Menurutnya, pencemaran laut oleh tumpahan minyak bukan hal baru lagi di Indonesia. Sejak tahun 2003 sampai tahun 2009, pencemaran minyak terjadi berulangkali di Kepulauan Seribu. Hal ini dikarenakan tidak adanya penanganan serius dari pemerintah. Masyarakat pesisir terutama nelayan terus menjadi korban atas ketidakseriusan Pemerintah dalam mengurus sumberdaya perairannya.
Untuk itu Walhi mendesak Pemerintah agar segera mengambil langkah tegas dalam penanganan pencemaran limbah minyak di perairan Batam. Keterlibatan berbagai instansi pemerintah sangat diperlukan untuk meminimalisasi kerugian masyarakat dan kerusakan lingkungan laut karena dampak tumpahan minyak sangatlah luas. Pemilik kapal wajib menanggulangi terjadinya keadaan darurat tumpahan minyak di laut yang bersumber dari kapalnya, seperti yang tercantum dalam Peraturan Presiden No.109 Tahun 2006 tentang Penanggulangan Keadaan Darurat Tumpahan Minyak di Laut.
“Kesungguhan Pemerintah dalam melindungi laut dan keberpihakan terhadap masyarakat harus menjadi titik tolak dalam penanganan pencemaran minyak di laut” kata Mamonto.
Sementara itu dalam diskusi bersama wartawan di Jakarta (21/1), Ilyas Arsyad, Deputi Bidang Penaatan Lingkungan Kementerian *Lingkungan Hidup *mengatakan bahwa pencemaran di kawasan perairan itu sudah terjadi dari tahun ke tahun. “Yang perlu dilakukan sekarang adalah bagaimana agar di tahun-tahun depan tidak terjadi lagi,” kata Arsyad.
Kementerian Negara Lingkungan Hidup (KLH) sudah melakukan verifikasi data di lapangan. Pencemaran limbah di kawasan ZEE itu sebesar 20 ton lebih dengan luas 400 m2. Bersama pemerintah setempat, masyarakat dan LSM KLH telah melakukan upaya *clean up* sejak Senin lalu dan diharapkan akan selesai setelah 8 hari. KLH juga sudah menyusun kerjasama dengan TNI AL untuk mengatasi masalah pencemaran laut tersebut.

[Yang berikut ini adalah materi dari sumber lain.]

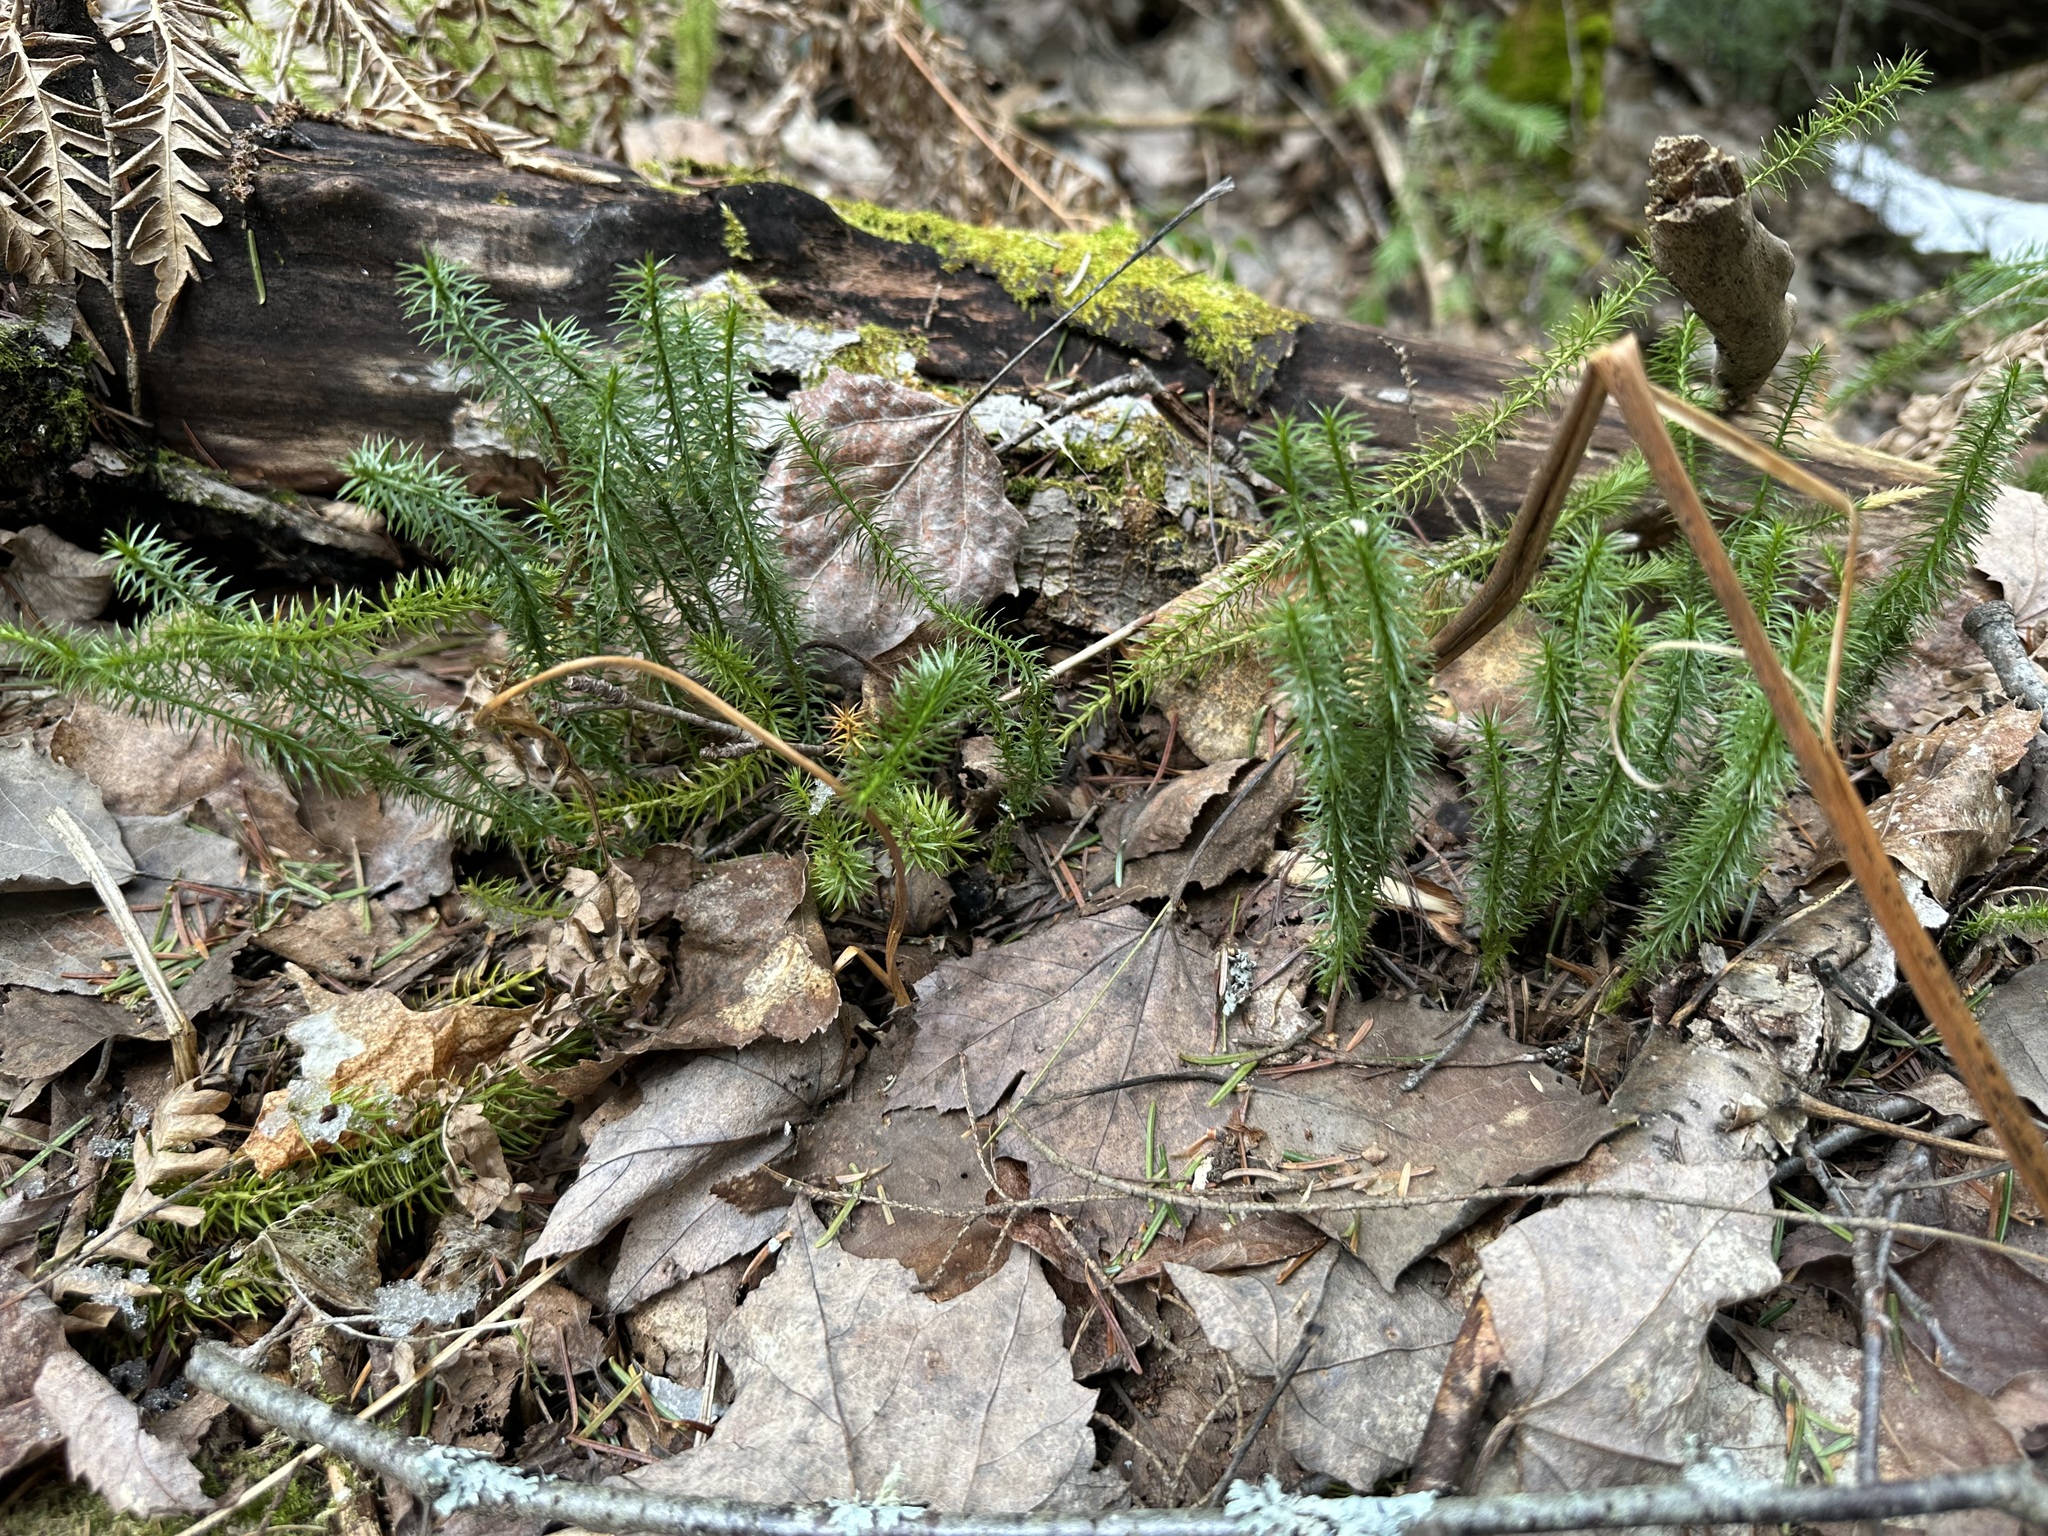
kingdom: Plantae
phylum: Tracheophyta
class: Lycopodiopsida
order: Lycopodiales
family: Lycopodiaceae
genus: Spinulum
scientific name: Spinulum annotinum
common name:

Dalam mengatasi berbagai macam masalah lingkungan hidup termasuk pencemaran, KLH juga telah menyempurnakan UU No. 23 1997 tentang Pengelolaan Lingkungan Hidup sebelumnya yang mengandung multitafsir dengan pembangunan sistem melalui UU No. 32 2009 tentang Perlindungan dan Pengelolaan Lingkungan Hidup (PPLH). Dengan bekerjasama dengan Mahkamah Agung, KLH melakukan peningkatan kemampuan hakim lingkungan hidup. Dalam hal ini hakim akan mendapatkan sertifikat lingkungan hidup dan mendapatkan kemampuan lebih mendalam tentang pelanggaran-pelanggaran terhadap lingkungan hidup.